Conselho Tutelar já foi informado sobre casos e tem orientado os pais.

Ir e voltar da escola tem se tornado uma ameaça para os estudantes de Mirassol(SP). Estudantes estão sendo abordados por traficantes na porta da escola, tentando aliciar os menores para se tornarem vendedores de drogas.  “Isso é muito perigoso, eles podem fazer coisas com você que não sabemos se vai terminar bem ou mal”, afirma uma estudante, que não quer se identificar.

Este relato é de uma estudante de 14 anos que está com medo do que tem acontecido na porta da escola onde estuda, no bairro Santa Rita, em Mirassol. Segundo ela, traficantes tentam convencer os estudantes na saída do colégio a vender drogas. “Na saída da escola ficam vários homens de carro e a pé na esquina, quando alguém passa por eles, eles param e conversam com os alunos”, diz a estudante.

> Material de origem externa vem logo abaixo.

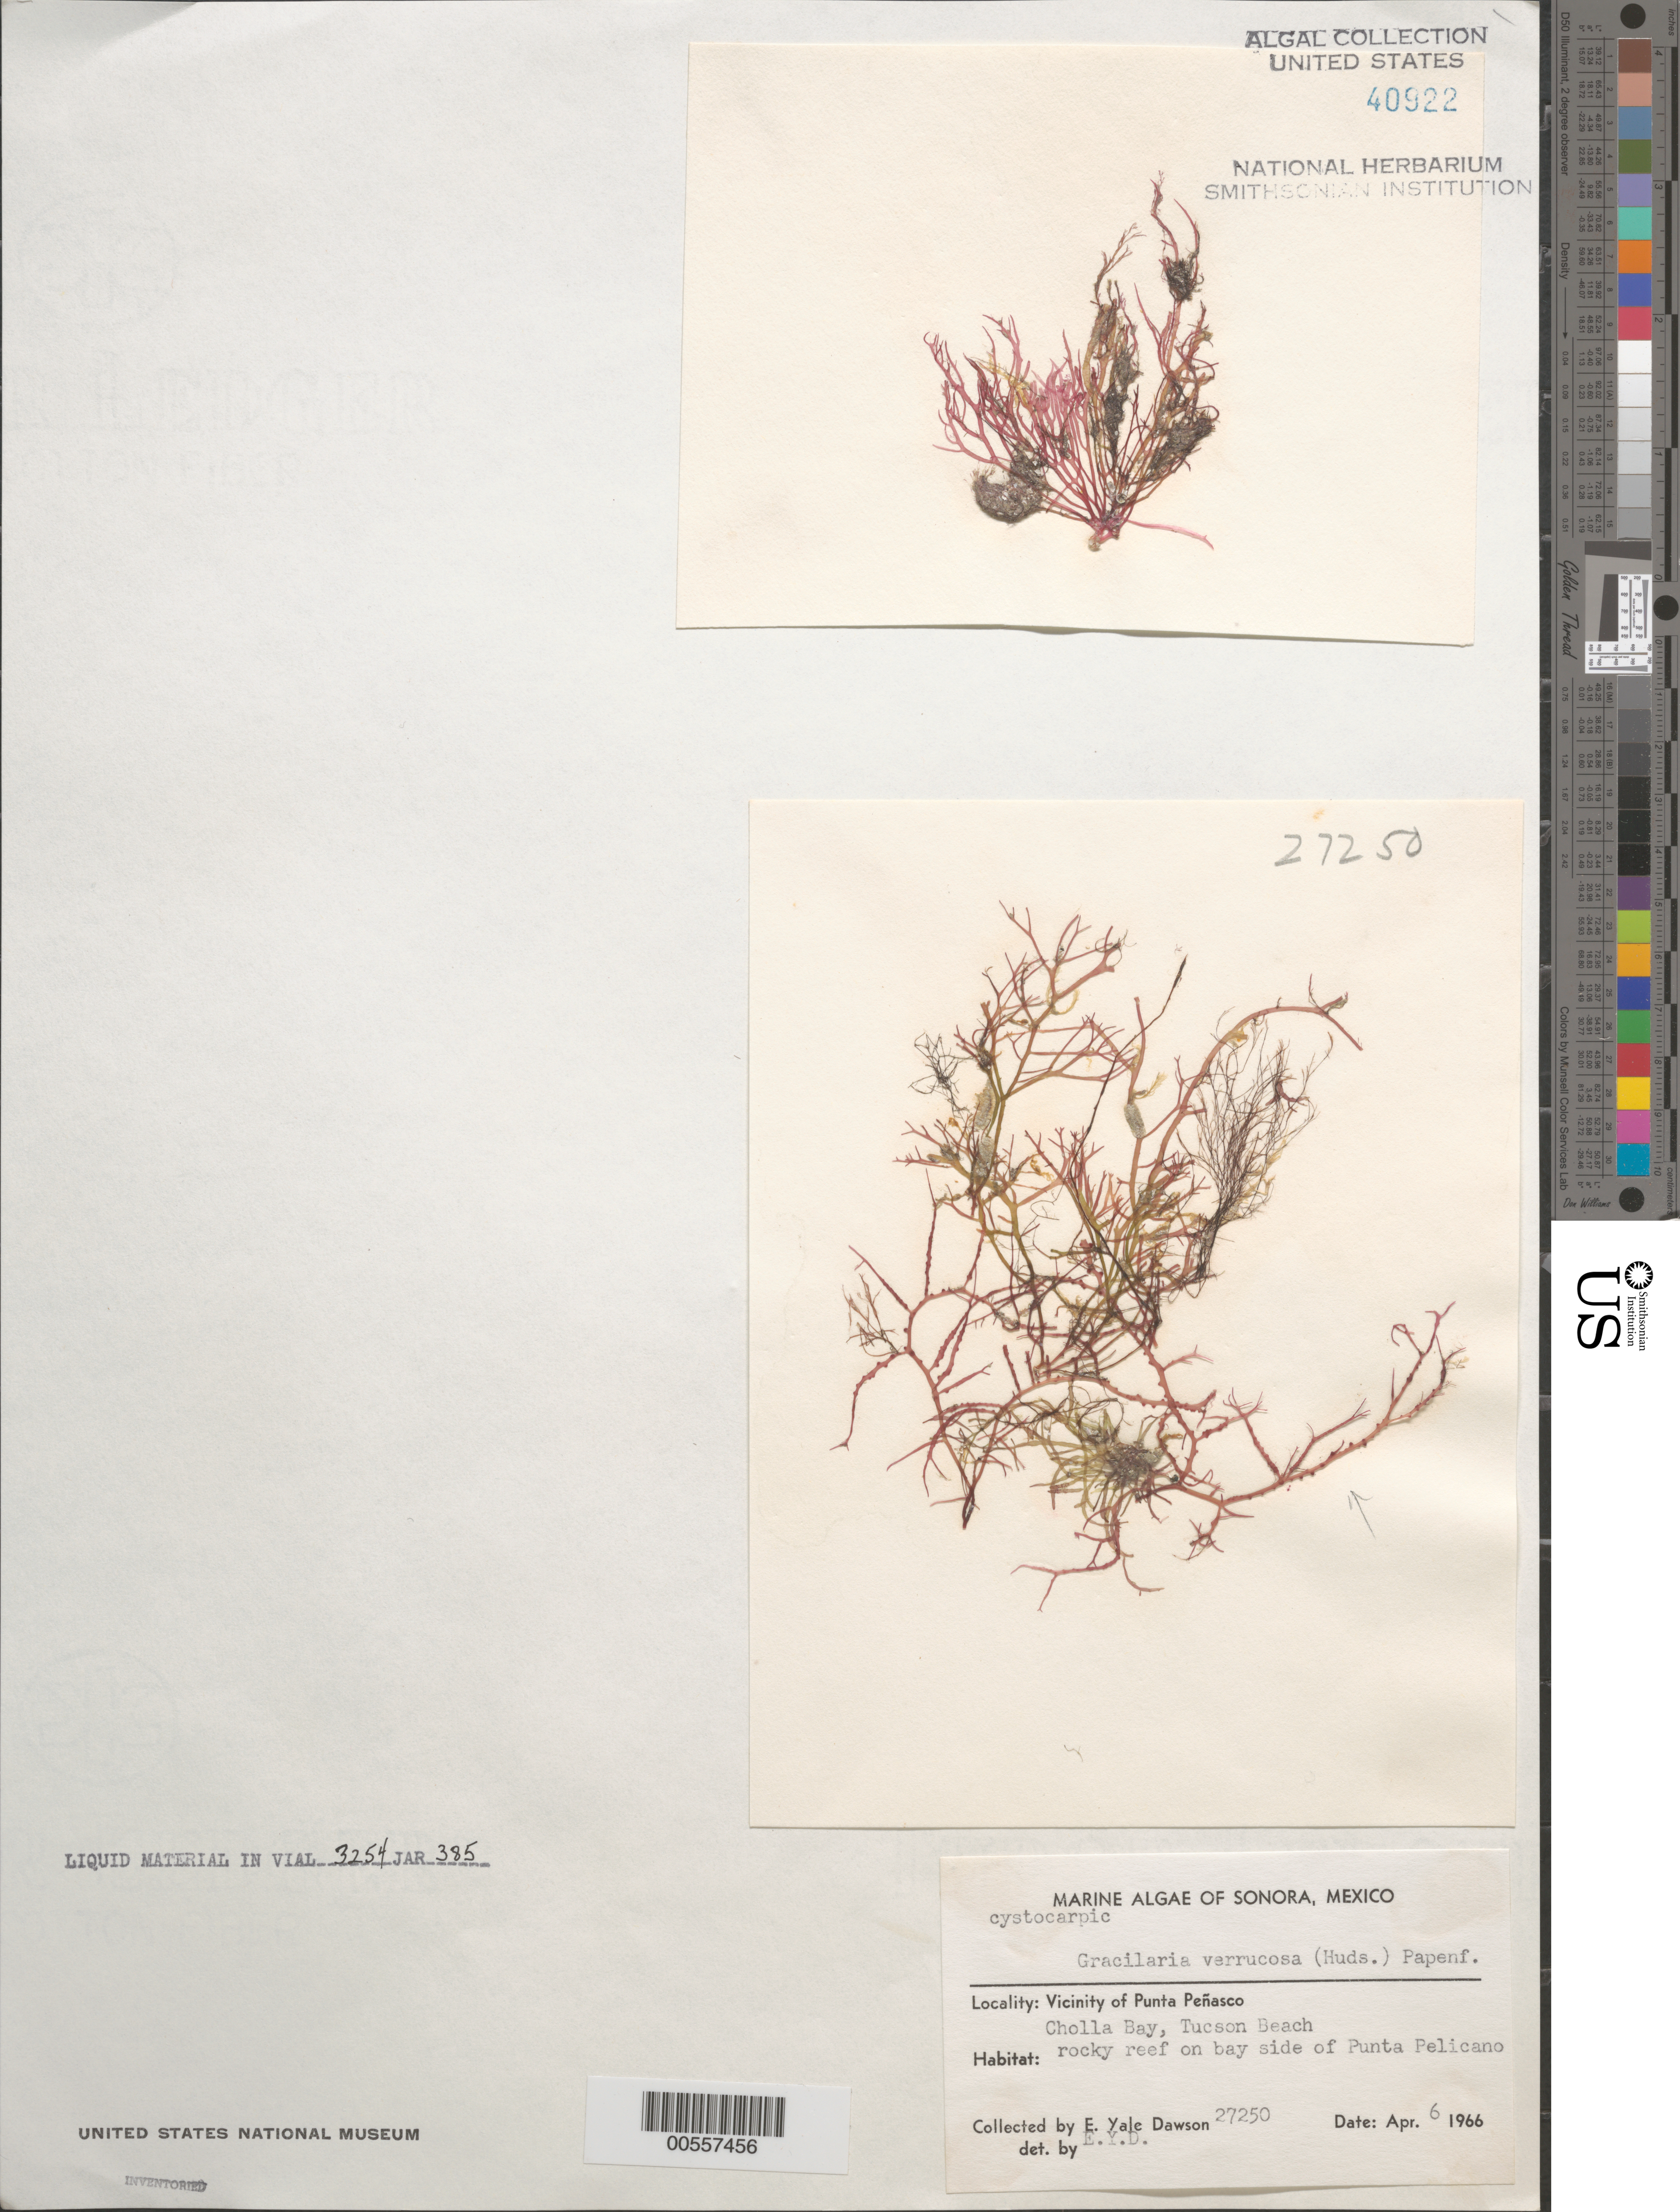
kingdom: Plantae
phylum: Rhodophyta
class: Florideophyceae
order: Gracilariales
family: Gracilariaceae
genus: Gracilariopsis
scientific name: Gracilariopsis longissima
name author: (S.G. Gmel.) Steentoft et al.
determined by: Algae name updating Project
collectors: E. Y. Dawson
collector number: EYD 27250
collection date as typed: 06 Apr 1966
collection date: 1966-04-06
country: Mexico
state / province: Sonora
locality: Cholla Bay, Tucson Beach, Punta Pelicano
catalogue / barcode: US 40922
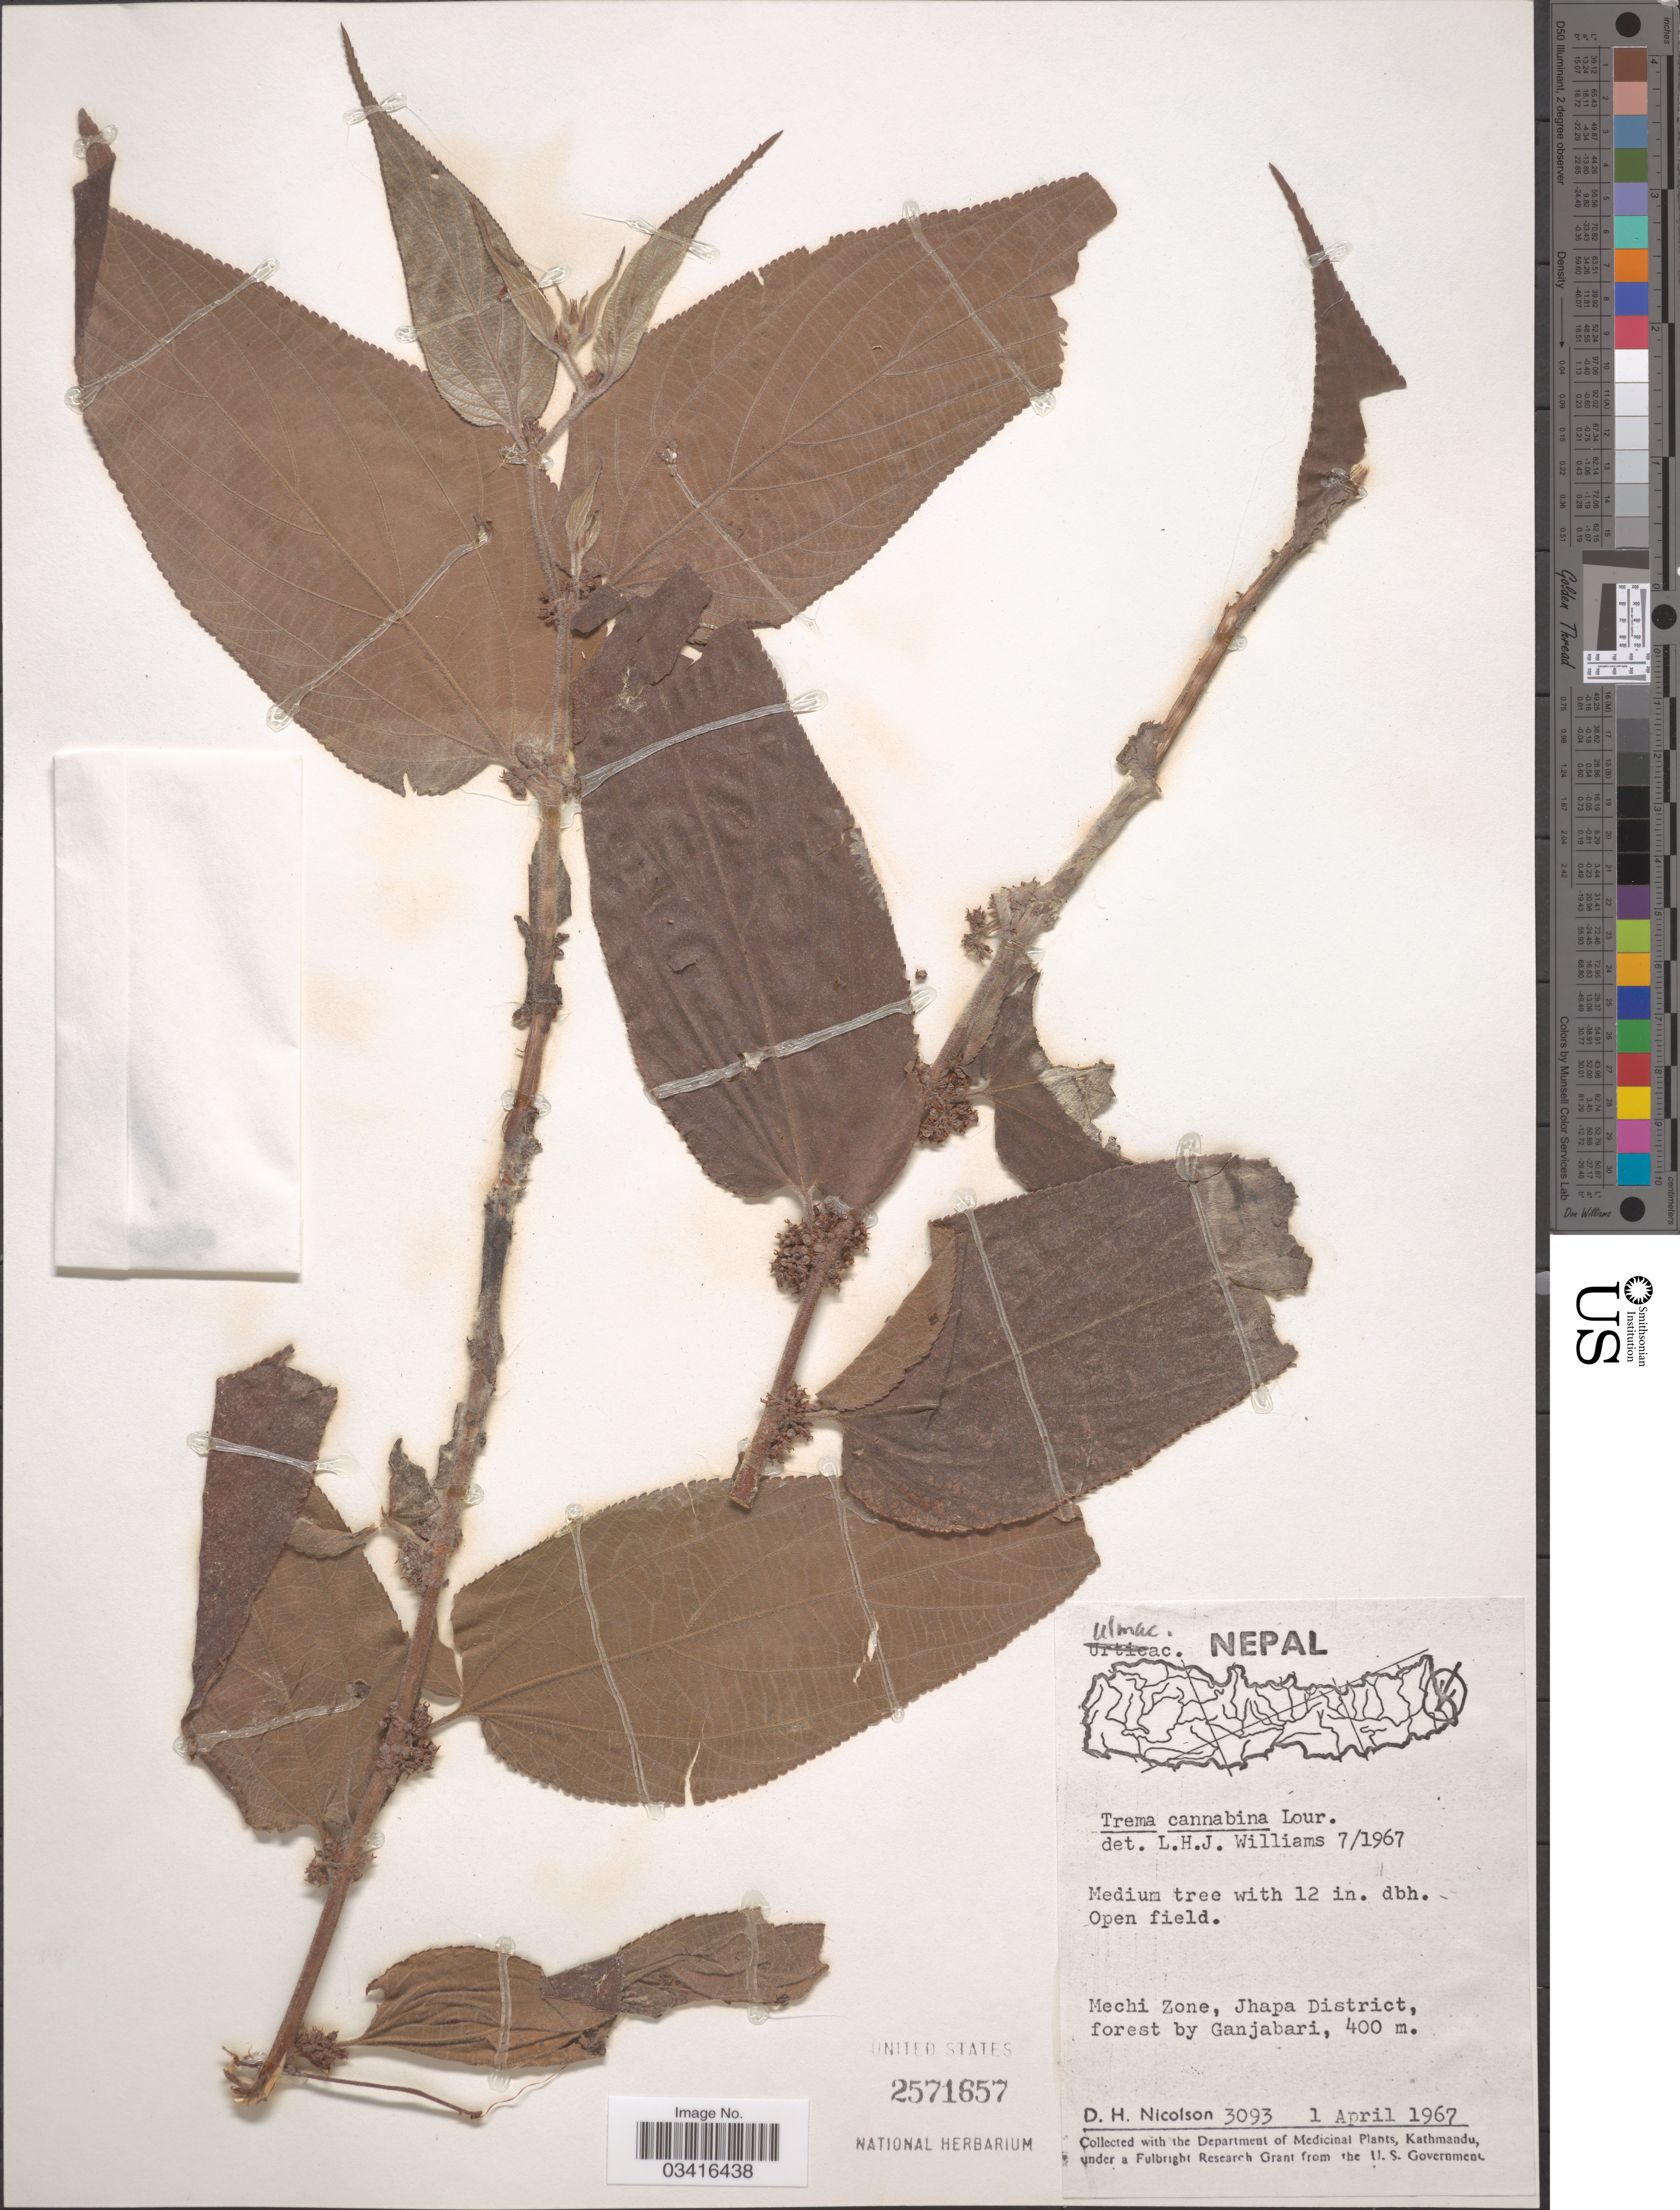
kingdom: Plantae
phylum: Tracheophyta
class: Magnoliopsida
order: Rosales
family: Cannabaceae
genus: Trema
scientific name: Trema cannabina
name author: Lour.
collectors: D. H. Nicolson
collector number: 3093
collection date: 1967-04-01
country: Nepal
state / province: Mechi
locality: Mechi Zone, Jhapa District, forest by Ganjabari.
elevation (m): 400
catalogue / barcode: US 2571657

Pais dos estudantes se uniram e mudaram a rotina para tentar proteger os filhos. O vigilante Anísio José de Souza tem uma filha de 12 anos, todos os dias ele chega na escola bem antes do horário de saída. “O medo nosso é a criança sair daqui e até chegar em casa ser abordada pelos traficantes. Vamos ver se o poder público olha para gente com essa movimentação que estamos fazendo”, afirma o vigilante.  Quem não pode buscar os filhos na escola recorre aos parentes, segundo o vigilante.

O Conselho Tutelar de Mirassol já foi informado sobre os casos e tem orientado os pais. “Não cabe ao conselho fiscalizar os atos infracionais, essa é coisa que só a polícia pode fazer Cada parte tem de assumir a responsabilidade, vários pais entregam o filho na escola ou ao conselho e acham que o problema está resolvido”, afirma o conselheiro tutelar Alcídio Pereira da Silva.
Segundo o conselho, 27 casos de menores envolvidos no tráfico de drogas foram registrados nos últimos 12 meses em Mirassol e os registros são repassados à Polícia Militar. De acordo com a PM, a ronda escolar foi reforçada nas escolas, mas a participação dos pais deve ser constante. “A polícia não consegue estar em todas as escolas no mesmo horário, então qualquer coisa que os pais ou alguém consiga ver de errado, o importante é ligar para a polícia”, diz o major da Polícia Militar Jorge César Tonolli.